> GIVEN TASK
Reproduce the data verbatim, beginning with the line that contains "Answer in <instances>...</instances>." and ending after the last line of the data, with both of those lines included.

## Start STORED DATA

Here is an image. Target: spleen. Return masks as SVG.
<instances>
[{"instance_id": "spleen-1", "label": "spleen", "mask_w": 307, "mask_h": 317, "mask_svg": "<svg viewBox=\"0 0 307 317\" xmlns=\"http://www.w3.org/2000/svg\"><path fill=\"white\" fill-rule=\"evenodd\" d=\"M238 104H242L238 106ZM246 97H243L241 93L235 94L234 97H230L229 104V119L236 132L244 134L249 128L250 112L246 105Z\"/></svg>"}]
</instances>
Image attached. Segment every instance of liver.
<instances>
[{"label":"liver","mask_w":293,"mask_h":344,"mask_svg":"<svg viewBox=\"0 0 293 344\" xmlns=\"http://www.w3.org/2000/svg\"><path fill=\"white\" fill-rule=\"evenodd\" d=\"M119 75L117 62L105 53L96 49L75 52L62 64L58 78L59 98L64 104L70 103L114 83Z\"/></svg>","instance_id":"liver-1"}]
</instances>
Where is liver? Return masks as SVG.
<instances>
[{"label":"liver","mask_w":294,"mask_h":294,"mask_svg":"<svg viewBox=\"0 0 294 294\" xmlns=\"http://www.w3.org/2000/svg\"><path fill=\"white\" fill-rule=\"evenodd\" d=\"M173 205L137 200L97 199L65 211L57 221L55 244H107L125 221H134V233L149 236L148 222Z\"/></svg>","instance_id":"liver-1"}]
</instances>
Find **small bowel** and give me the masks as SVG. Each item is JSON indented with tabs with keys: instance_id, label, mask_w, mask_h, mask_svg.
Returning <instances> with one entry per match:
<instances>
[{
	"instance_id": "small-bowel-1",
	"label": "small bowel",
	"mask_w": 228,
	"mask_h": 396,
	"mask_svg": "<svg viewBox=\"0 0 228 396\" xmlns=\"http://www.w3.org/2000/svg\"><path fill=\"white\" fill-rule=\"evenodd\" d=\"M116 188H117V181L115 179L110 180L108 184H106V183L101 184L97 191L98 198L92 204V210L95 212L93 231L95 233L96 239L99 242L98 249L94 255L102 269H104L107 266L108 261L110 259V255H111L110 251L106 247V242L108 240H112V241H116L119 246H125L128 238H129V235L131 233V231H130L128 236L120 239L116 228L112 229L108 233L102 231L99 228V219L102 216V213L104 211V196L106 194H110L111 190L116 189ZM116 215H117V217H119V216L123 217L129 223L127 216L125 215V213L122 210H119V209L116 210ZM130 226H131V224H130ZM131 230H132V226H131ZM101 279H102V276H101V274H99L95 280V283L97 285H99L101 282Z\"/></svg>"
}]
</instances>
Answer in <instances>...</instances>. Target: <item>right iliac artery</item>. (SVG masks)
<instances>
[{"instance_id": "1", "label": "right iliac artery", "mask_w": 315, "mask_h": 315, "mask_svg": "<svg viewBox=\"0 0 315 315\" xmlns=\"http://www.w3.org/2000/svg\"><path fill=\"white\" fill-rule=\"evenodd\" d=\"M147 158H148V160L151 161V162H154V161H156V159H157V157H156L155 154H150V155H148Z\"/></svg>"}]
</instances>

## End STORED DATA

> REPLY
Answer in <instances>...</instances>. Target: <item>right iliac artery</item>. (SVG masks)
<instances>
[{"instance_id": "1", "label": "right iliac artery", "mask_w": 315, "mask_h": 315, "mask_svg": "<svg viewBox=\"0 0 315 315\" xmlns=\"http://www.w3.org/2000/svg\"><path fill=\"white\" fill-rule=\"evenodd\" d=\"M147 158H148V160L151 161V162H154V161H156V159H157V157H156L155 154H150V155H148Z\"/></svg>"}]
</instances>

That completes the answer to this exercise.